14/11/07

Dora



A tia Dorinha é uma mãe que eu podia ter tido.

Ela diz que sim, que sente uma ligação inexplicável entre nós, como se tivéssemos sido parentes muito próximas numa outra vida. E depois olha para mim com um ar sério, com os olhos bem abertos, mas eu não consigo evitar sorrir, porque a tia Dorinha foi feita para eu rir com ela, não para conversas sérias.

Ficou prometido há muito que escreveria sobre ela. E não é por tê-lo prometido que o faço agora, após mais de um ano. É porque ela merece. Mesmo que nunca venha a ler estas linhas, por falta de contacto com o mundo da blogosfera.

Dora foi casada com um irmão do meu avô, que foi para o Brasil no tempo da guerra. Casaram a primeira vez pela igreja e depois separaram-se. Mais tarde, voltaram a juntar-se e casaram novamente, dessa vez pelo civil. Mas a relação estava condenada e divorciaram-se pouco tempo após o segundo casamento. No final dos anos noventa, ele morreu. Mas a tia Dorinha continua firme, no seu apartamento do Leme, bem perto da praia, no coração do Rio de Janeiro. O coração dela, porém, não é dali, mas sim de Minas. Grande, generoso, aberto.

Eu não sabia de quase nada da vida dela, até ter ido passar uns dias lá a casa. Mas, mesmo assim, não consegui fixar muita coisa. Aquela existência é tão cheia de peripécias e aventuras improváveis, que só consigo reter alguns pormenores soltos. Para mim, o que fica depois de uma conversa é a ternura que emana da sua voz grossa, a expressão simpática e divertida dos seus olhos bem redondinhos e escuros sob a franja branca, a gargalhada franca da minha querida tia-avó distante, de cigarro numa mão e cerveja na outra.

E frases. Ficam-me frases como a do esparguete, que ela tirou da panela, enquanto cozia, e atirou contra a parede, por cima do fogão.
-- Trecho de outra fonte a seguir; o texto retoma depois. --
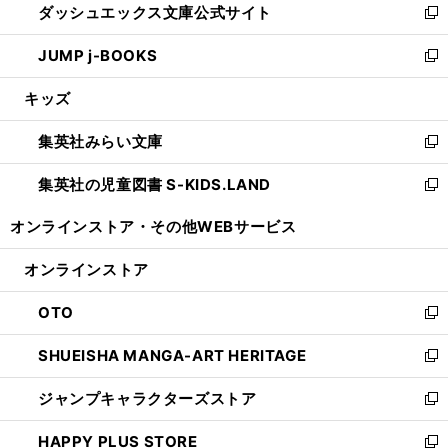
ダッシュエックス文庫公式サイト
く
ド
ィ
い
新
ウ
ン
ウ
し
JUMP j-BOOKS
で
ド
ィ
い
新
開
ウ
ン
ウ
し
キッズ
く
で
ド
ィ
い
開
ウ
ン
ウ
集英社みらい文庫
く
で
ド
ィ
新
開
ウ
ン
し
集英社の児童図書 S-KIDS.LAND
く
で
ド
い
新
開
ウ
ウ
し
オンラインストア・
その他WEBサービス
く
で
ィ
い
開
ン
ウ
オンラインストア
く
ド
ィ
ウ
ン
OTO
で
ド
新
開
ウ
し
SHUEISHA MANGA-ART HERITAGE
く
で
い
新
開
ウ
し
ジャンプキャラクターズストア
く
ィ
い
新
ン
ウ
し
HAPPY PLUS STORE
ド
ィ
い
新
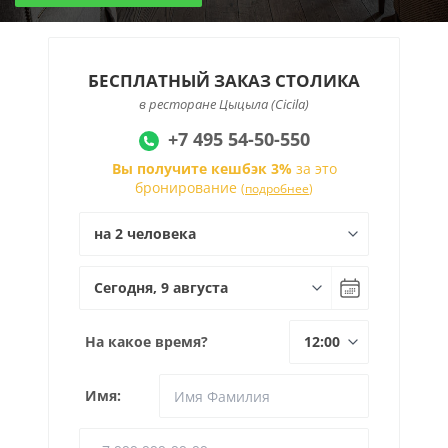
БЕСПЛАТНЫЙ ЗАКАЗ СТОЛИКА
в ресторане Цыцыла (Сicila)
+7 495 54-50-550
Вы получите кешбэк 3%
за это
бронирование
(
подробнее
)
На какое время?
Имя:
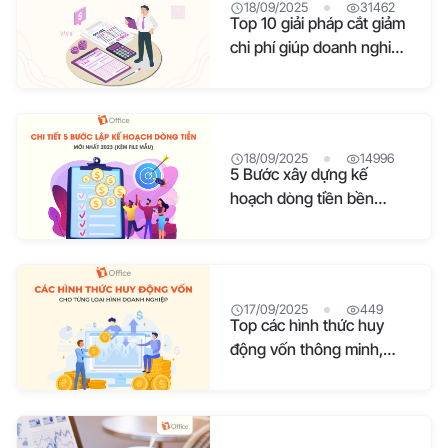
18/09/2025
31462
Top 10 giải pháp cắt giảm
chi phí giúp doanh nghiệp
bứt phá
18/09/2025
14996
5 Bước xây dựng kế
hoạch dòng tiền bền
vững cho doanh nghiệp
17/09/2025
449
Top các hình thức huy
động vốn thông minh,
hiệu quả hiện nay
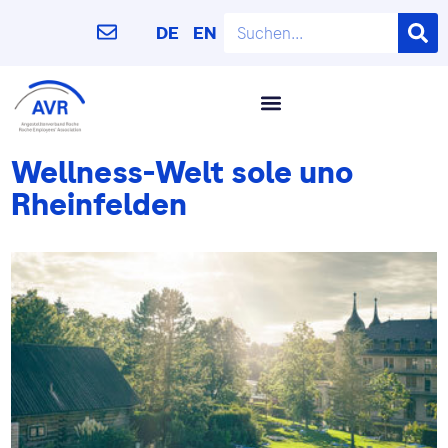
DE
EN
Wellness-Welt sole uno
Rheinfelden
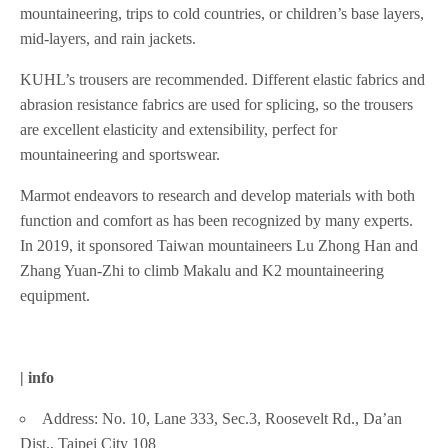
mountaineering, trips to cold countries, or children’s base layers,
mid-layers, and rain jackets.
KUHL’s trousers are recommended. Different elastic fabrics and
abrasion resistance fabrics are used for splicing, so the trousers
are excellent elasticity and extensibility, perfect for
mountaineering and sportswear.
Marmot endeavors to research and develop materials with both
function and comfort as has been recognized by many experts.
In 2019, it sponsored Taiwan mountaineers Lu Zhong Han and
Zhang Yuan-Zhi to climb Makalu and K2 mountaineering
equipment.
| info
Address: No. 10, Lane 333, Sec.3, Roosevelt Rd., Da’an
Dist., Taipei City 108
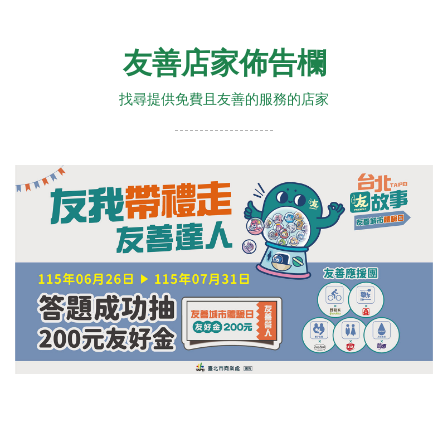
友善店家佈告欄
找尋提供免費且友善的服務的店家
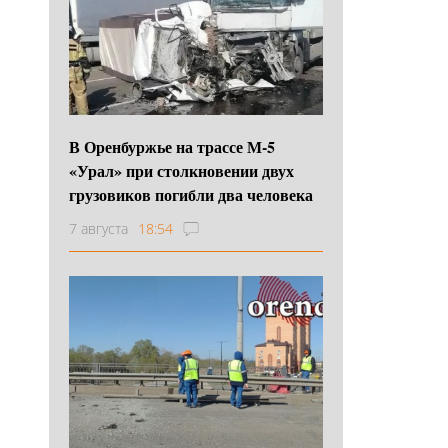
В Оренбуржье на трассе М-5
«Урал» при столкновении двух
грузовиков погибли два человека
7 августа
18:54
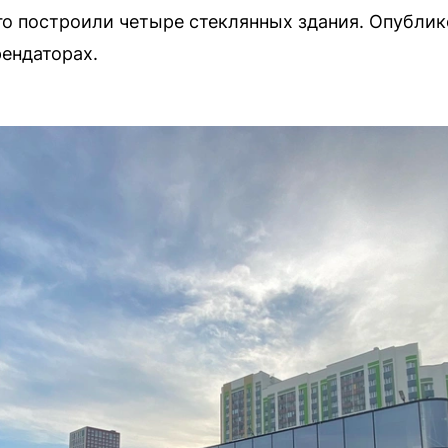
о построили четыре стеклянных здания. Опублик
ендаторах.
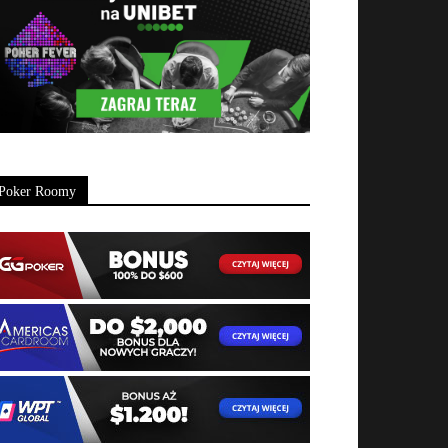
Poker Roomy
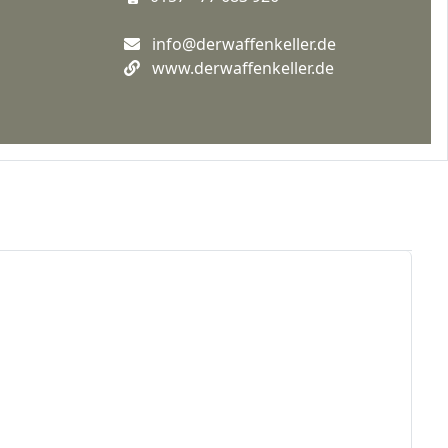
info@derwaffenkeller.de
www.derwaffenkeller.de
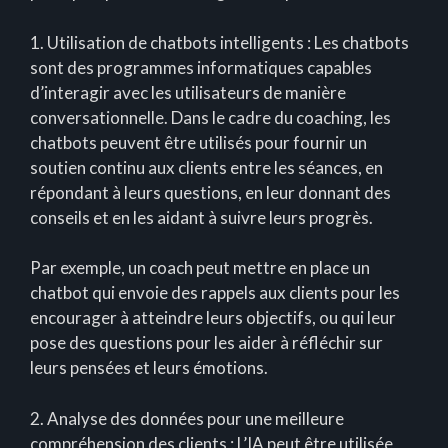
1. Utilisation de chatbots intelligents : Les chatbots
sont des programmes informatiques capables
d’interagir avec les utilisateurs de manière
conversationnelle. Dans le cadre du coaching, les
chatbots peuvent être utilisés pour fournir un
soutien continu aux clients entre les séances, en
répondant à leurs questions, en leur donnant des
conseils et en les aidant à suivre leurs progrès.
Par exemple, un coach peut mettre en place un
chatbot qui envoie des rappels aux clients pour les
encourager à atteindre leurs objectifs, ou qui leur
pose des questions pour les aider à réfléchir sur
leurs pensées et leurs émotions.
2. Analyse des données pour une meilleure
compréhension des clients : L’IA peut être utilisée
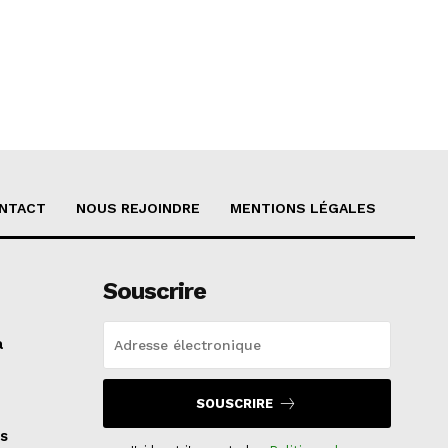
NTACT
NOUS REJOINDRE
MENTIONS LÉGALES
Souscrire
a
SOUSCRIRE
s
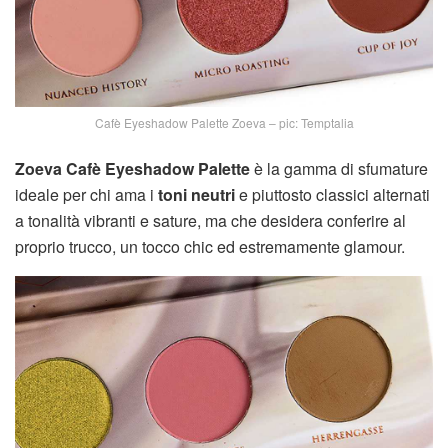
Cafè Eyeshadow Palette Zoeva – pic: Temptalia
Zoeva Cafè Eyeshadow Palette
è la gamma di sfumature
ideale per chi ama i
toni neutri
e piuttosto classici alternati
a tonalità vibranti e sature, ma che desidera conferire al
proprio trucco, un tocco chic ed estremamente glamour.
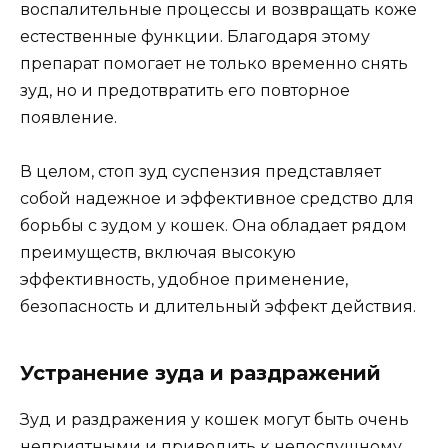
воспалительные процессы и возвращать коже
естественные функции. Благодаря этому
препарат помогает не только временно снять
зуд, но и предотвратить его повторное
появление.
В целом, стоп зуд суспензия представляет
собой надежное и эффективное средство для
борьбы с зудом у кошек. Она обладает рядом
преимуществ, включая высокую
эффективность, удобное применение,
безопасность и длительный эффект действия.
Устранение зуда и раздражений
Зуд и раздражения у кошек могут быть очень
неприятными и приводить к непослушному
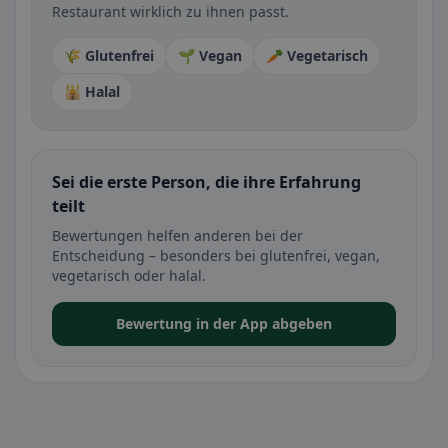
Restaurant wirklich zu ihnen passt.
🌾 Glutenfrei
🌱 Vegan
🥕 Vegetarisch
🕌 Halal
Sei die erste Person, die ihre Erfahrung
teilt
Bewertungen helfen anderen bei der
Entscheidung – besonders bei glutenfrei, vegan,
vegetarisch oder halal.
Bewertung in der App abgeben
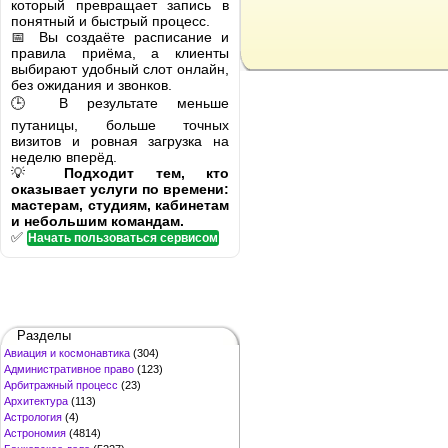
который превращает запись в
понятный и быстрый процесс.
📅 Вы создаёте расписание и
правила приёма, а клиенты
выбирают удобный слот онлайн,
без ожидания и звонков.
🕒 В результате меньше
путаницы, больше точных
визитов и ровная загрузка на
неделю вперёд.
💡
Подходит тем, кто
оказывает услуги по времени:
мастерам, студиям, кабинетам
и небольшим командам.
✅
Начать пользоваться сервисом
Разделы
Авиация и космонавтика
(304)
Административное право
(123)
Арбитражный процесс
(23)
Архитектура
(113)
Астрология
(4)
Астрономия
(4814)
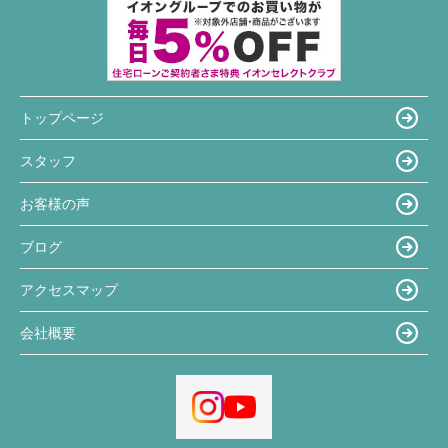
トップページ
スタッフ
お客様の声
ブログ
アクセスマップ
会社概要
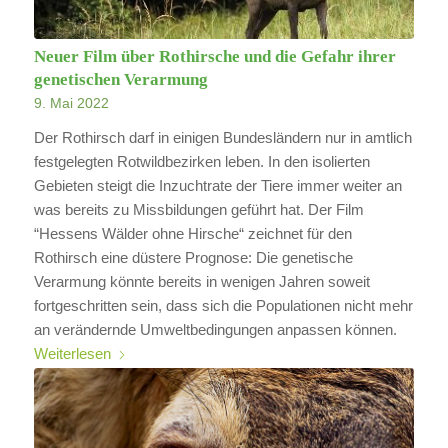
Neuer Film über Rothirsche und die Gefahr ihrer
genetischen Verarmung
9. Mai 2022
Der Rothirsch darf in einigen Bundesländern nur in amtlich
festgelegten Rotwildbezirken leben. In den isolierten
Gebieten steigt die Inzuchtrate der Tiere immer weiter an
was bereits zu Missbildungen geführt hat. Der Film
“Hessens Wälder ohne Hirsche“ zeichnet für den
Rothirsch eine düstere Prognose: Die genetische
Verarmung könnte bereits in wenigen Jahren soweit
fortgeschritten sein, dass sich die Populationen nicht mehr
an verändernde Umweltbedingungen anpassen können.
Weiterlesen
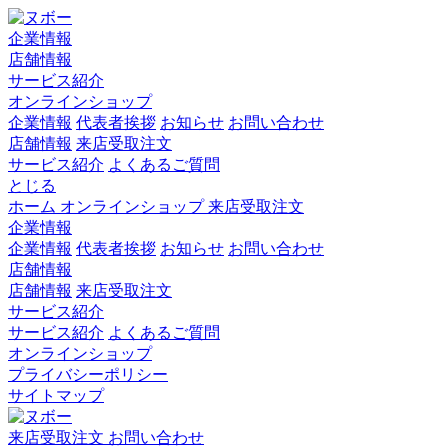
企業情報
店舗情報
サービス紹介
オンラインショップ
企業情報
代表者挨拶
お知らせ
お問い合わせ
店舗情報
来店受取注文
サービス紹介
よくあるご質問
とじる
ホーム
オンラインショップ
来店受取注文
企業情報
企業情報
代表者挨拶
お知らせ
お問い合わせ
店舗情報
店舗情報
来店受取注文
サービス紹介
サービス紹介
よくあるご質問
オンラインショップ
プライバシーポリシー
サイトマップ
来店受取注文
お問い合わせ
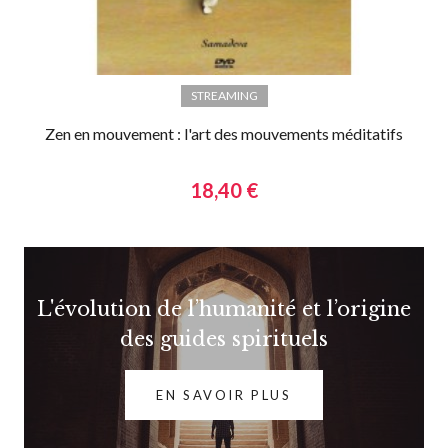
STREAMING
Zen en mouvement : l'art des mouvements méditatifs
18,40 €
L'évolution de l’humanité et l’origine
des guides spirituels
EN SAVOIR PLUS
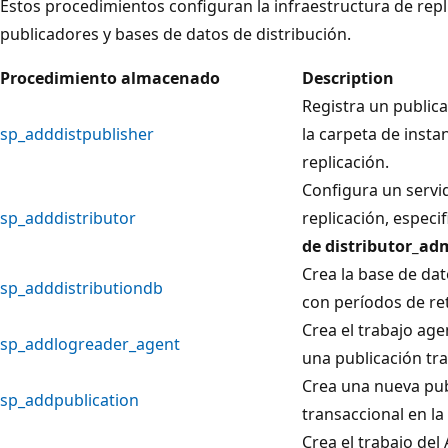
Estos procedimientos configuran la infraestructura de repli
publicadores y bases de datos de distribución.
Procedimiento almacenado
Description
Registra un publica
sp_adddistpublisher
la carpeta de inst
replicación.
Configura un servi
sp_adddistributor
replicación, especi
de distributor_ad
Crea la base de dat
sp_adddistributiondb
con períodos de re
Crea el trabajo age
sp_addlogreader_agent
una publicación tra
Crea una nueva pub
sp_addpublication
transaccional en la
Crea el trabajo de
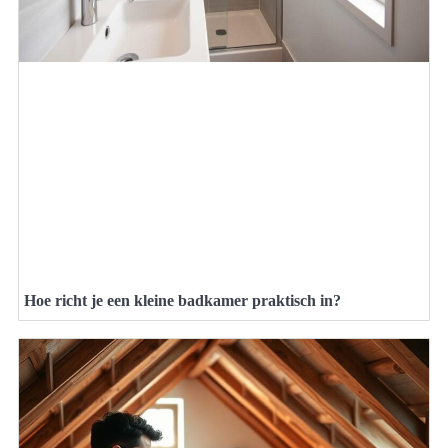
Hoe richt je een kleine badkamer praktisch in?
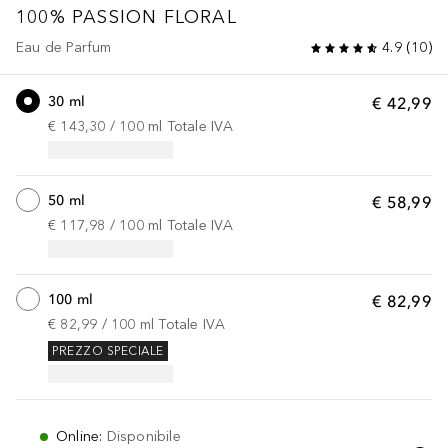
100% PASSION
FLORAL
Eau de Parfum
4.9
(
10
)
30 ml
€ 42,99
€ 143,30
 / 
100
ml
Totale IVA
50 ml
€ 58,99
€ 117,98
 / 
100
ml
Totale IVA
100 ml
€ 82,99
€ 82,99
 / 
100
ml
Totale IVA
PREZZO SPECIALE
Online
:
Disponibile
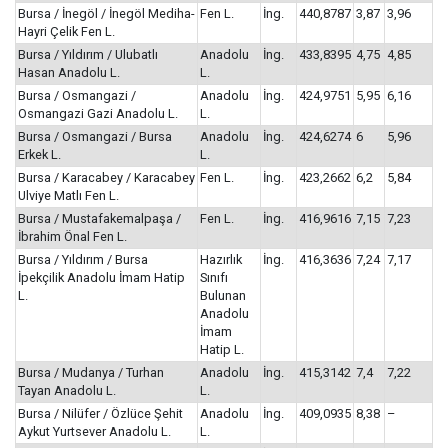
Bursa / İnegöl / İnegöl Mediha-
Fen L.
İng.
440,8787
3,87
3,96
Hayri Çelik Fen L.
Bursa / Yıldırım / Ulubatlı
Anadolu
İng.
433,8395
4,75
4,85
Hasan Anadolu L.
L.
Bursa / Osmangazi /
Anadolu
İng.
424,9751
5,95
6,16
Osmangazi Gazi Anadolu L.
L.
Bursa / Osmangazi / Bursa
Anadolu
İng.
424,6274
6
5,96
Erkek L.
L.
Bursa / Karacabey / Karacabey
Fen L.
İng.
423,2662
6,2
5,84
Ulviye Matlı Fen L.
Bursa / Mustafakemalpaşa /
Fen L.
İng.
416,9616
7,15
7,23
İbrahim Önal Fen L.
Bursa / Yıldırım / Bursa
Hazırlık
İng.
416,3636
7,24
7,17
İpekçilik Anadolu İmam Hatip
Sınıfı
L.
Bulunan
Anadolu
İmam
Hatip L.
Bursa / Mudanya / Turhan
Anadolu
İng.
415,3142
7,4
7,22
Tayan Anadolu L.
L.
Bursa / Nilüfer / Özlüce Şehit
Anadolu
İng.
409,0935
8,38
–
Aykut Yurtsever Anadolu L.
L.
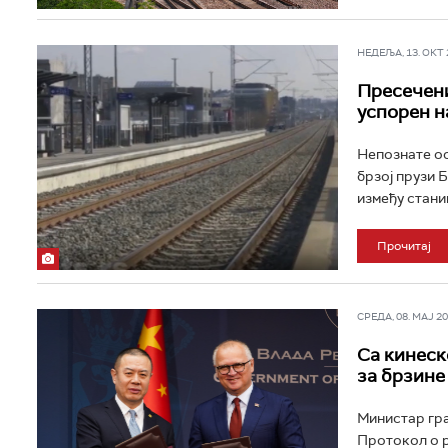
НЕДЕЉА, 13. ОКТ 2
Пресечени
успорен н
Непознате ос
брзој прузи 
између стани
Прочитај
СРЕДА, 08. МАЈ 202
Са кинеск
за брзине
Министар гра
Протокол о р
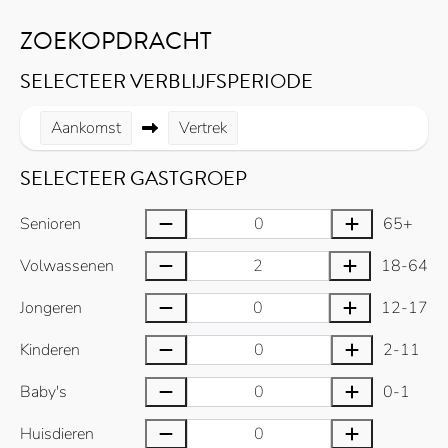
ZOEKOPDRACHT
SELECTEER VERBLIJFSPERIODE
Aankomst
Vertrek
SELECTEER GASTGROEP
Senioren
65+
Volwassenen
18-64
Jongeren
12-17
Kinderen
2-11
Baby's
0-1
Huisdieren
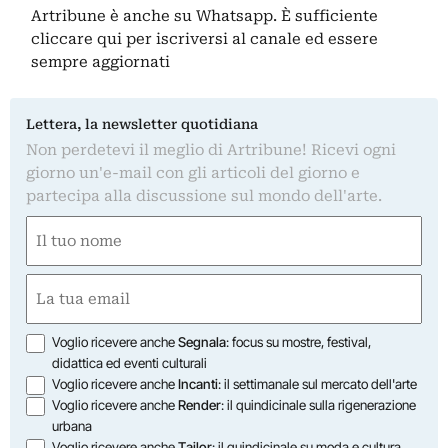
Artribune è anche su Whatsapp. È sufficiente
cliccare qui
per iscriversi al canale ed essere
sempre aggiornati
Lettera, la newsletter quotidiana
Non perdetevi il meglio di Artribune! Ricevi ogni
giorno un'e-mail con gli articoli del giorno e
partecipa alla discussione sul mondo dell'arte.
Nome
(Required)
First
Email
(Required)
Opzioni
Voglio ricevere anche
Segnala
: focus su mostre, festival,
didattica ed eventi culturali
Voglio ricevere anche
Incanti
: il settimanale sul mercato dell'arte
Voglio ricevere anche
Render
: il quindicinale sulla rigenerazione
urbana
Voglio ricevere anche
Tailor
: il quindicinale su moda e cultura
Quando lhe perguntei porque fizera isso, explicou com graça espontânea: “Ué, quando tá bom, gruda!” Depois, a inevitável risada. E o contágio!

Dora... sempre surpreendente. Independente. Irreverente. Lembro-me, também, de ela me ter contado que um dia, anos depois da separação, resolveu casar com um americano. Quando se apercebeu de que as idas aos Estados Unidos implicavam incompreensíveis malabarismos burocráticos, desistiu do homem. “Eu ia ter que PEDIR para os Americanos, cada vez que queria ir lá?! Ora...!”

Quando ela veio cá a casa, comoveu-se até às lágrimas quando a minha filha, com três anos, lhe chamou “tiazinha”. Aquilo foi para ela uma adorável manifestação de afecto. É por essas e por outras que ela também gosta tanto de nós. E é tão bom ser “gostado” pela Dorinha... porque, mesmo sem nos falarmos durante meses, eu sei que ela pensa em nós com saudades.

Eu também penso muito nela com enormes saudades. Não gostava que ela vivesse aqui, porque então não seria aquela personagem vivaça e colorida, mineira de gema com gosto carioca. Mas gostava que ela viesse a Portugal mais vezes. Para me fazer sorrir com as suas grandes verdades sobre a vida. E para me fazer sentir um nó na garganta com aquela sugestão de que talvez já tenha sido minha mãe.

2 comentários:

Alecrim disse...

Este texto é tão bonito como essa tia. Eu não consigo comentá-lo, apenas deliciar-me com ele.

tikka masala disse...

Obrigada, querida amiga! A Dora é, de facto, uma pessoa que eu gostaria que toda a gente tivesse o prazer de conhecer.